= Records provided =
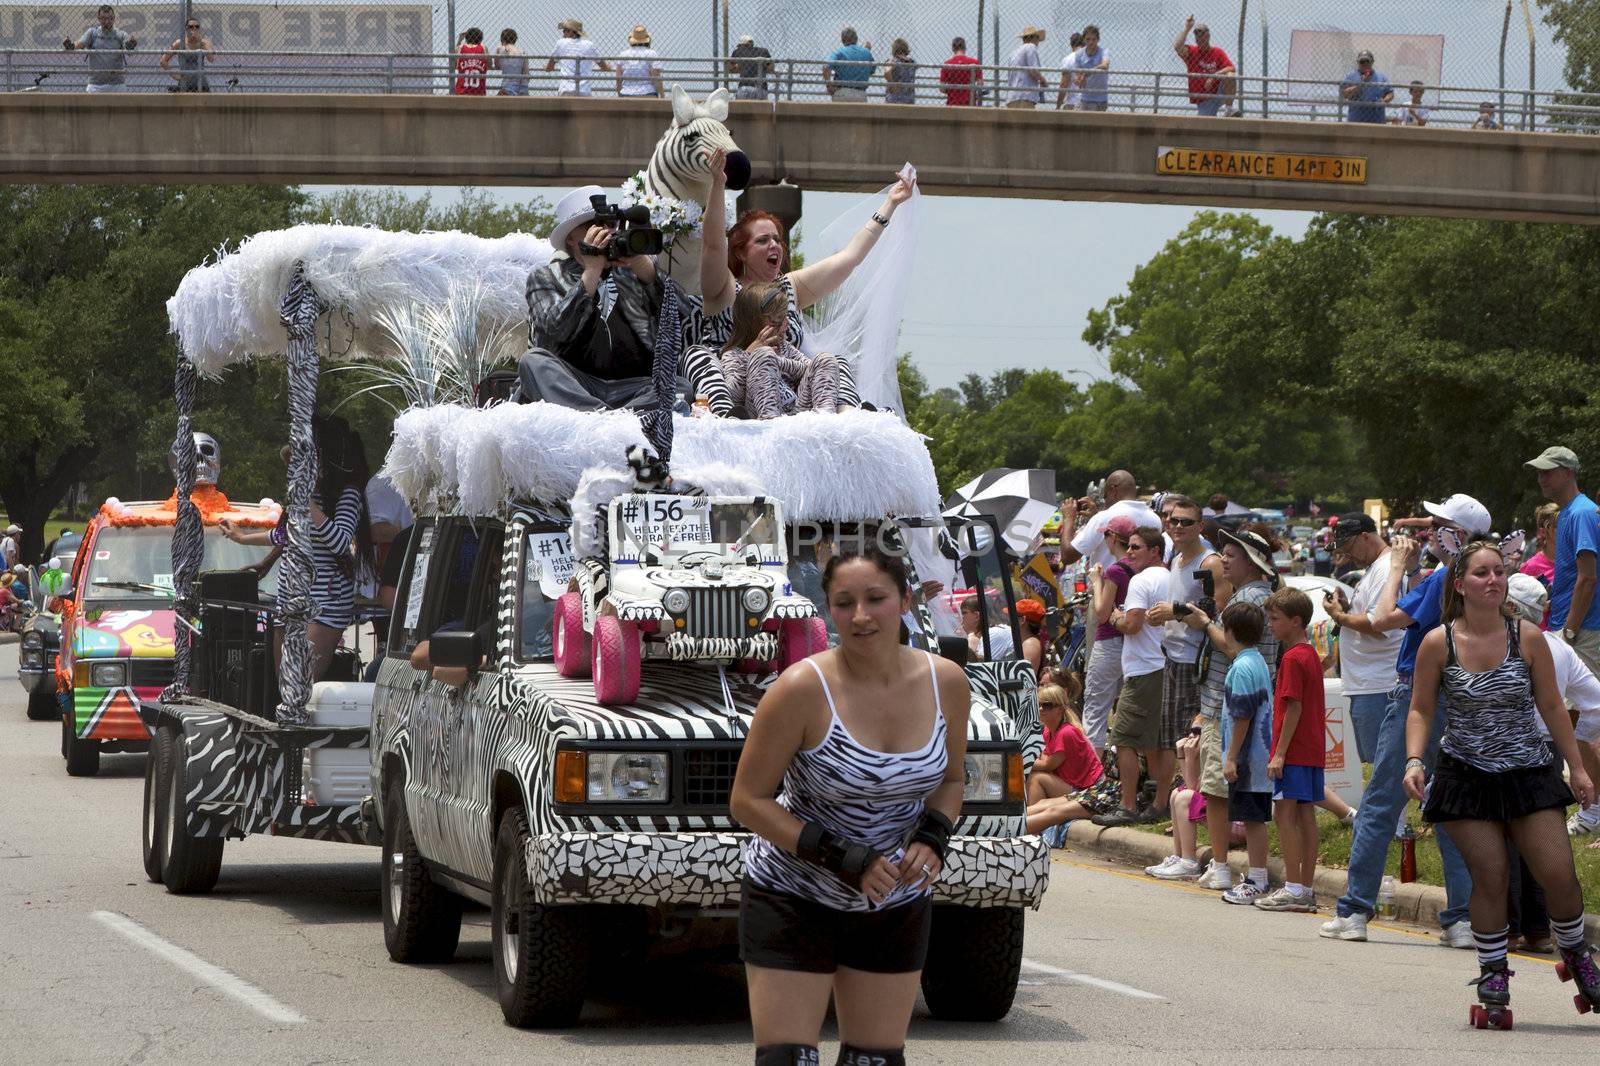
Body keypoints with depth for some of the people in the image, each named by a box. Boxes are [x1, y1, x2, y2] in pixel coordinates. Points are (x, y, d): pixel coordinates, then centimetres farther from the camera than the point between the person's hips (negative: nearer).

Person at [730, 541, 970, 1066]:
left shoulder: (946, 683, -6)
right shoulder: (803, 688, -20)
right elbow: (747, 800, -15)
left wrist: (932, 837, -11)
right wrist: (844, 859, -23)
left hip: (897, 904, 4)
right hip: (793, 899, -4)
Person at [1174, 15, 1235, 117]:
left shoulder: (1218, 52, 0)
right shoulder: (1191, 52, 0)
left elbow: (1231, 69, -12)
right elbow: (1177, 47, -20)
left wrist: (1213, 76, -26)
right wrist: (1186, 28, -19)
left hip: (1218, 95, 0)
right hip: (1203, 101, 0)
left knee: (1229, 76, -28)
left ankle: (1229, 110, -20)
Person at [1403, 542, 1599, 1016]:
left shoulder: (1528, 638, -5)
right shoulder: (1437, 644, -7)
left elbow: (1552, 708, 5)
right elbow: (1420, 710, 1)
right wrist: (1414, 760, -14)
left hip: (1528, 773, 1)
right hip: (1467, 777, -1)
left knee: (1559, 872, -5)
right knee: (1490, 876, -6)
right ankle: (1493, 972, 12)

= What you should do =
Once the images are dropped, set down the remaining material word for word.

= Answer to the exercise =
Body keypoints with depth for some of the people in the image, each named by a box. Boxes are [x1, y1, x2, y2] in pixel coordinates. Points are (x, y, d): pixel coordinates, then centimetres farther from the camera than the point between the person's hips (negative: nearer).

Person at [730, 541, 970, 1066]:
left shoulder: (946, 683, -6)
right shoulder: (803, 688, -20)
right elbow: (747, 800, -15)
left wrist: (932, 837, -11)
right wrist: (844, 859, -23)
left hip: (897, 904, 4)
right hip: (793, 899, -4)
Person at [1174, 15, 1235, 117]:
left shoulder: (1218, 52, 0)
right shoulder: (1191, 52, 0)
left elbow: (1231, 69, -12)
right elbow: (1177, 47, -20)
left wrist: (1213, 76, -26)
right wrist: (1186, 28, -19)
left hip: (1218, 95, 0)
right hip: (1203, 101, 0)
left knee: (1229, 76, -28)
left ankle: (1229, 110, -20)
Person at [1403, 542, 1599, 1016]:
left shoulder: (1528, 638, -5)
right shoulder: (1437, 644, -7)
left elbow: (1552, 708, 5)
right elbow: (1420, 710, 1)
right wrist: (1414, 760, -14)
left hip: (1528, 773, 1)
right hip: (1467, 777, -1)
left knee: (1559, 872, -5)
right knee: (1490, 876, -6)
right ankle: (1493, 972, 12)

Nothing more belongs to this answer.